The Absence Of Presence

Dear Yuri,

Airplanes scar the cloudless sky. The smoky scent of intimacy carries in on the breeze from a barbecue. Connections, new and old, swirl among plumes of cigarette smoke in a pub garden. I’m struck by the absence of an outside world. It makes me feel tender, sensitive in a way I haven’t been before – to people, to nature, to spring. Crimson roses emerge from the thorny tangle obscuring the glass panes, as do roots of hope. Handwritten offers of help posted through the letterboxes of the elderly, homemade meals dropped on the doorsteps of those in isolation, complimentary car servicing for frontline NHS staff, shuttered factories turning their efforts to design innovative PPE. On my precious daily walk, I glance into other windows. There are people cooking, reading, watching TV, scrolling on phones – their faces up lit in an ethereal blue glow. I have never been more aware that behind every window is a person; a shared consciousness connected by this unified experience, yet completely separate and different person to person. And, despite all the absence, that presence is enough.

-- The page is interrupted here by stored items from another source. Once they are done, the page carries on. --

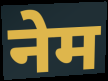
नेम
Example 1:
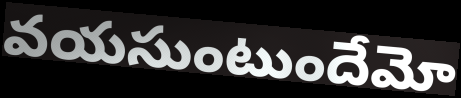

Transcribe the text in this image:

వయసుంటుందేమో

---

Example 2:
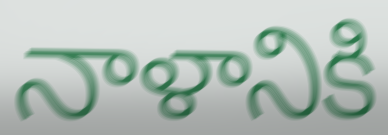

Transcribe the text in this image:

నాళానికి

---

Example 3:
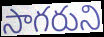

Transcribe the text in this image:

సాగరుని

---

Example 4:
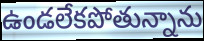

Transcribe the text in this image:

ఉండలేకపోతున్నాను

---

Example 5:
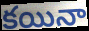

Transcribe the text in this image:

కయినా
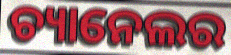
ଚ୍ୟାନେଲର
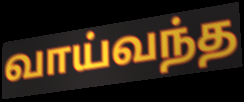
வாய்வந்த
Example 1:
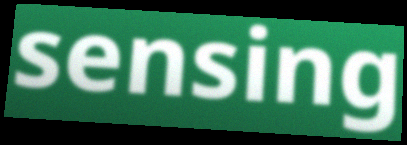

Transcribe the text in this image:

sensing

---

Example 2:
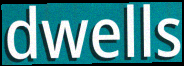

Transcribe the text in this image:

dwells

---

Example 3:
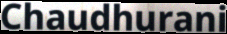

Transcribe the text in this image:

Chaudhurani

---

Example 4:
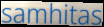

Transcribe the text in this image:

samhitas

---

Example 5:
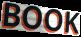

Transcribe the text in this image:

BOOK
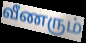
வீணரும்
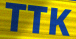
TTK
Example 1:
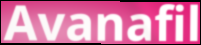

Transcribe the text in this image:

I feel a sense of grief, not just for the devastating loss of human life, but for the components that make up humanity – the thread that stitches together the fabric of society. I grieve not only for those who have died, their friends and family, but for something less tangible – community. I grieve for small business owners, restaurant and hotel founders, the self-employed, the gig economy workers bound by the limits of their own employment. Yet, even among the loss and despair, are seeds of hope.